Search term "Otero": please copy every line of the records below that contains it.

*** Study material Section Begins ***

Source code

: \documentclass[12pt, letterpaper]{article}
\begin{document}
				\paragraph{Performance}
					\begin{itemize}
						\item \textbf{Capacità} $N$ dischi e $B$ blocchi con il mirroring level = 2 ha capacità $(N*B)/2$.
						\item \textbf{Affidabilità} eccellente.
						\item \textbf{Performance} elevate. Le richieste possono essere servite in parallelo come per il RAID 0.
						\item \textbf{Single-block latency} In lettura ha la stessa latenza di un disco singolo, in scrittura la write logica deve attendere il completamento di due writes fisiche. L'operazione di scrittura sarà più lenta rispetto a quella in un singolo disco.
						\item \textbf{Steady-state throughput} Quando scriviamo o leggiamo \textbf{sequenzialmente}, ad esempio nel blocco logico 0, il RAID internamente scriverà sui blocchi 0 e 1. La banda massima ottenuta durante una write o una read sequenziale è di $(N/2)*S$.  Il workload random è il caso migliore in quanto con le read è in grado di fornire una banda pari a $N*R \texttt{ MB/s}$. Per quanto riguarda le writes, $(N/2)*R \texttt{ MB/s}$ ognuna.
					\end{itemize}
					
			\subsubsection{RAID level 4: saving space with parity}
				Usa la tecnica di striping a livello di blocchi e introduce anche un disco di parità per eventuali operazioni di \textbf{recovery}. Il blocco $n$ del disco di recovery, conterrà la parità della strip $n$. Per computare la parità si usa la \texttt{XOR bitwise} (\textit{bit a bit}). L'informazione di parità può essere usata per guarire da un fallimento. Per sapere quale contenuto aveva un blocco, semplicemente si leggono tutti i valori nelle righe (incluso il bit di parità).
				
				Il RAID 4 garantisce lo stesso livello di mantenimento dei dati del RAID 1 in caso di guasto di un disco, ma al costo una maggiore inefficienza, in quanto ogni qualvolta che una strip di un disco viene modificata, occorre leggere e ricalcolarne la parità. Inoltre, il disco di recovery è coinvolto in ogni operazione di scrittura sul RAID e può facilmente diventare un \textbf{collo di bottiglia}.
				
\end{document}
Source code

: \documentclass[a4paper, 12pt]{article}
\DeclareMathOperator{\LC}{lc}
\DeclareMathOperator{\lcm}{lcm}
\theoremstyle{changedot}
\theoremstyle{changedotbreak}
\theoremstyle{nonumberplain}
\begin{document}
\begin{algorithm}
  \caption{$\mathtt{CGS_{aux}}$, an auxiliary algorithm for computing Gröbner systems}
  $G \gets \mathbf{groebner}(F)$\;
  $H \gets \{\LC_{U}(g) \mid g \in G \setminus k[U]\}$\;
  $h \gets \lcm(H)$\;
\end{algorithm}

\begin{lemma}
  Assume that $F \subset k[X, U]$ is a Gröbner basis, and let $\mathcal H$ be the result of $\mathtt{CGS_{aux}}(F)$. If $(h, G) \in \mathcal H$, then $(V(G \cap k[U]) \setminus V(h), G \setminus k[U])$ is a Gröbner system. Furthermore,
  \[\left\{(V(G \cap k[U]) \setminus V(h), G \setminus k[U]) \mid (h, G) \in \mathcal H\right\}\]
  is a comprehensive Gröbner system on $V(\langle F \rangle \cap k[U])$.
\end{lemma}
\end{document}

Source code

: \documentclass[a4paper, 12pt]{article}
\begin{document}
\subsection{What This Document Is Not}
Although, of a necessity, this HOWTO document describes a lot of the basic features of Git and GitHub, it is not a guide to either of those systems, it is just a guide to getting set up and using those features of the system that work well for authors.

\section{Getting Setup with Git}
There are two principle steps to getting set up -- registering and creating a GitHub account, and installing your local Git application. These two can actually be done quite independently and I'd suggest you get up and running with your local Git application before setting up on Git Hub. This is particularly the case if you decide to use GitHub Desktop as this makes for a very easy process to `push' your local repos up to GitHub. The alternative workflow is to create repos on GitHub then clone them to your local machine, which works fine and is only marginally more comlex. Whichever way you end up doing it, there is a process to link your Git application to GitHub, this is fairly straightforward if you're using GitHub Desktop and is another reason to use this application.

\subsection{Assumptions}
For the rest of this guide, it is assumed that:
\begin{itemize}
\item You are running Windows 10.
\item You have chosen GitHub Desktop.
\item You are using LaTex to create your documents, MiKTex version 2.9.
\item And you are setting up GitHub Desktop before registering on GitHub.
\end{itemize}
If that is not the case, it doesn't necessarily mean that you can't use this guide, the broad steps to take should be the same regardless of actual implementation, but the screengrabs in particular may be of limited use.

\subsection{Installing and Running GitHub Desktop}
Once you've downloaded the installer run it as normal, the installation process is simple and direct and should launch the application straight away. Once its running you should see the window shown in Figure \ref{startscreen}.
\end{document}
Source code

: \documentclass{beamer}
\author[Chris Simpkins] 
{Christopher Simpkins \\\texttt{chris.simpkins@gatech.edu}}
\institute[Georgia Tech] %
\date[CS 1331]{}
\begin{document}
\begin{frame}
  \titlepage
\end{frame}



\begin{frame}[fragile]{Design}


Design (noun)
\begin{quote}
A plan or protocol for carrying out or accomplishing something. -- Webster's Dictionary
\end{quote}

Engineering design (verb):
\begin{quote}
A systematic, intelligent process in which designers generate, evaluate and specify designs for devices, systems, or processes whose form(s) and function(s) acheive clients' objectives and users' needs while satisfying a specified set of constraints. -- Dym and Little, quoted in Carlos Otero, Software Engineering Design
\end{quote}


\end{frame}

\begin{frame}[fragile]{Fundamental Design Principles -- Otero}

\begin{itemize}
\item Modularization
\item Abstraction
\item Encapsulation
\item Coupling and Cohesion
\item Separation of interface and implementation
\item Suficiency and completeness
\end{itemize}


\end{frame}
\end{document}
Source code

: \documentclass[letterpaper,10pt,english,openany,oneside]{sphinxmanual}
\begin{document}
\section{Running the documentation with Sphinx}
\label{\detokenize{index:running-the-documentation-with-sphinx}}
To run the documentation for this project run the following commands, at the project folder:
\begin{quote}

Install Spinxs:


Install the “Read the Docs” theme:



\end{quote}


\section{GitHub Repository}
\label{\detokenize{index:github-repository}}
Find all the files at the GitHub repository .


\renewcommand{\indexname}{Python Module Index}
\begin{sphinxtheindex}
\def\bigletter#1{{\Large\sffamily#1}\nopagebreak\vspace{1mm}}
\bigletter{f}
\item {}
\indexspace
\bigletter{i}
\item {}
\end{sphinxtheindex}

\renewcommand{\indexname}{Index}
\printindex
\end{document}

*** Study material Section Ends ***
*** Study material Section Begins ***

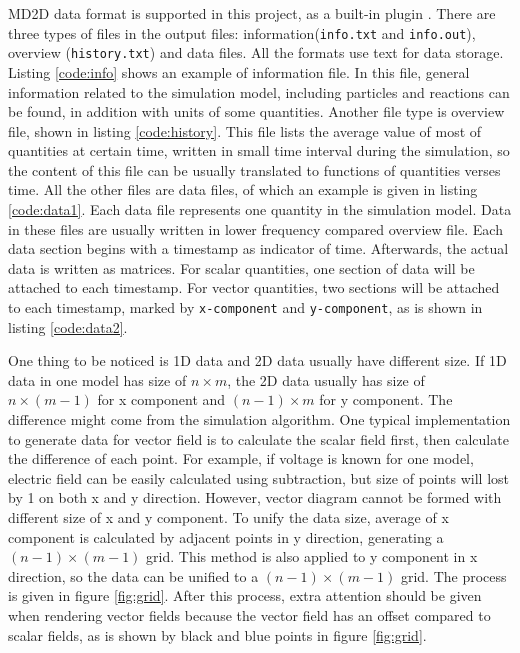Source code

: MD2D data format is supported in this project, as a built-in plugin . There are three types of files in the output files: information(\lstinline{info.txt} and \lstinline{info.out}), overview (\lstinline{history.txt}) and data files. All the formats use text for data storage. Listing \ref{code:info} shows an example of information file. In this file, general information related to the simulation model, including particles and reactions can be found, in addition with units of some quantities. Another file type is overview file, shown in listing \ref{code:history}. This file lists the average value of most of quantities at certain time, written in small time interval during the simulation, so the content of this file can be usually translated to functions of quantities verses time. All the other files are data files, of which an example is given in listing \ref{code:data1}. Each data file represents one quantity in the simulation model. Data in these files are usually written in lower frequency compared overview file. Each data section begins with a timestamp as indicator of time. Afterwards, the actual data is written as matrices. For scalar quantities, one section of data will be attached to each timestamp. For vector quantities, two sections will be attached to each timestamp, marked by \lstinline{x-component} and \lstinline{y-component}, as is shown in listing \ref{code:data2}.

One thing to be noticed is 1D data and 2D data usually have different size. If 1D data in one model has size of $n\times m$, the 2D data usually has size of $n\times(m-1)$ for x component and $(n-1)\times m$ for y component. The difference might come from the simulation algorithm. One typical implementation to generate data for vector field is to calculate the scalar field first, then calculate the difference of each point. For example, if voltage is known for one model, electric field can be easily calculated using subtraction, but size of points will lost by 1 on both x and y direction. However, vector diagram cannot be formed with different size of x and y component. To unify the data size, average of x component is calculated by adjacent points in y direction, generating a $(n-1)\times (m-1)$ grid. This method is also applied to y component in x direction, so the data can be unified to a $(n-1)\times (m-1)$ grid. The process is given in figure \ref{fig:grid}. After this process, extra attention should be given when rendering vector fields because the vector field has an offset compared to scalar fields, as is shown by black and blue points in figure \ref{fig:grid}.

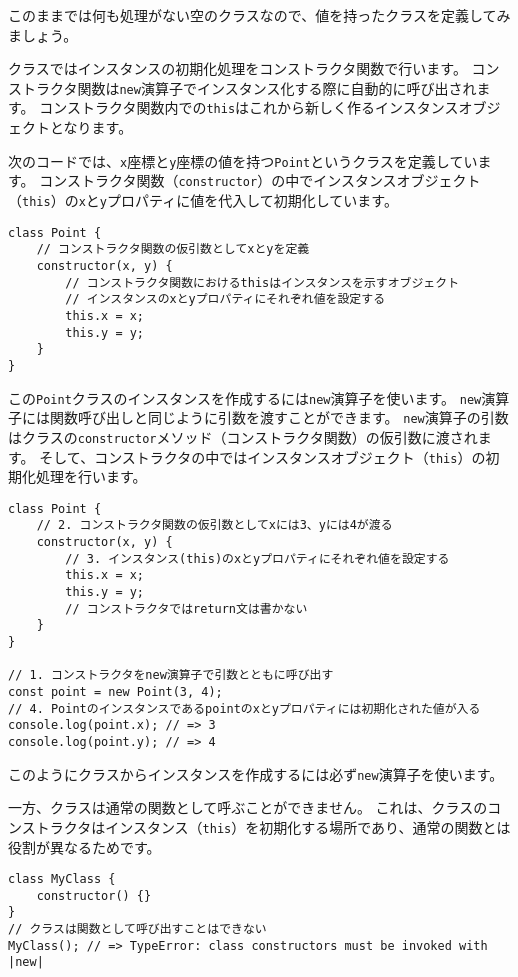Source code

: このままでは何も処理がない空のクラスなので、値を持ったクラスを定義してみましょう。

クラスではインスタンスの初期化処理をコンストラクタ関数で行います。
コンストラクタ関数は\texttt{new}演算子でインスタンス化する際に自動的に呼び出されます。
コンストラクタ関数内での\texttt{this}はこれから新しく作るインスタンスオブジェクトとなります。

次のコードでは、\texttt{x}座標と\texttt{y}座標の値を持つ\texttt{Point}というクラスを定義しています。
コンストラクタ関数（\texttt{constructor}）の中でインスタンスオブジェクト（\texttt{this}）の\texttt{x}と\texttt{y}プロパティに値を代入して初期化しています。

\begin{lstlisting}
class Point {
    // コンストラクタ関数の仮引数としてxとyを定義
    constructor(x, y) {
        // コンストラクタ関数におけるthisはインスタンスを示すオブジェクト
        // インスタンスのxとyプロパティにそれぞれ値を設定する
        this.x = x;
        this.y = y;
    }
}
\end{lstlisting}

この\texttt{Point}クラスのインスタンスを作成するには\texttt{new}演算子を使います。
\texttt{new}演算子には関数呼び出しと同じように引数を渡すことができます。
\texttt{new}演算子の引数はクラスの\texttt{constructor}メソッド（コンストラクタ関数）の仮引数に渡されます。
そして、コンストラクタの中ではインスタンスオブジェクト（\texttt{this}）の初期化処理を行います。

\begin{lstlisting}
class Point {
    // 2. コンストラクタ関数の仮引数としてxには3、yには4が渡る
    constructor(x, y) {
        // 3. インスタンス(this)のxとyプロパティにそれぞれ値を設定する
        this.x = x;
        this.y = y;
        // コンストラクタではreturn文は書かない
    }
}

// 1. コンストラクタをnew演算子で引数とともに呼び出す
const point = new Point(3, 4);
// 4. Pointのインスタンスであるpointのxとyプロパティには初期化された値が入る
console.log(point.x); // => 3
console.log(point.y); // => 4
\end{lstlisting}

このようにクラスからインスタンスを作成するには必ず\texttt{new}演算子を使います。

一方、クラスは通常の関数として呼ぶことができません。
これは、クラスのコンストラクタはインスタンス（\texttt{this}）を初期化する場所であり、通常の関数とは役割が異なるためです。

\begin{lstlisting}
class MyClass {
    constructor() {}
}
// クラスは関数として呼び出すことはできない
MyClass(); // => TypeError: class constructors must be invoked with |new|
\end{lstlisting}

*** Study material Section Ends ***

**Answer space:**
A systematic, intelligent process in which designers generate, evaluate and specify designs for devices, systems, or processes whose form(s) and function(s) acheive clients' objectives and users' needs while satisfying a specified set of constraints. -- Dym and Little, quoted in Carlos Otero, Software Engineering Design
\begin{frame}[fragile]{Fundamental Design Principles -- Otero}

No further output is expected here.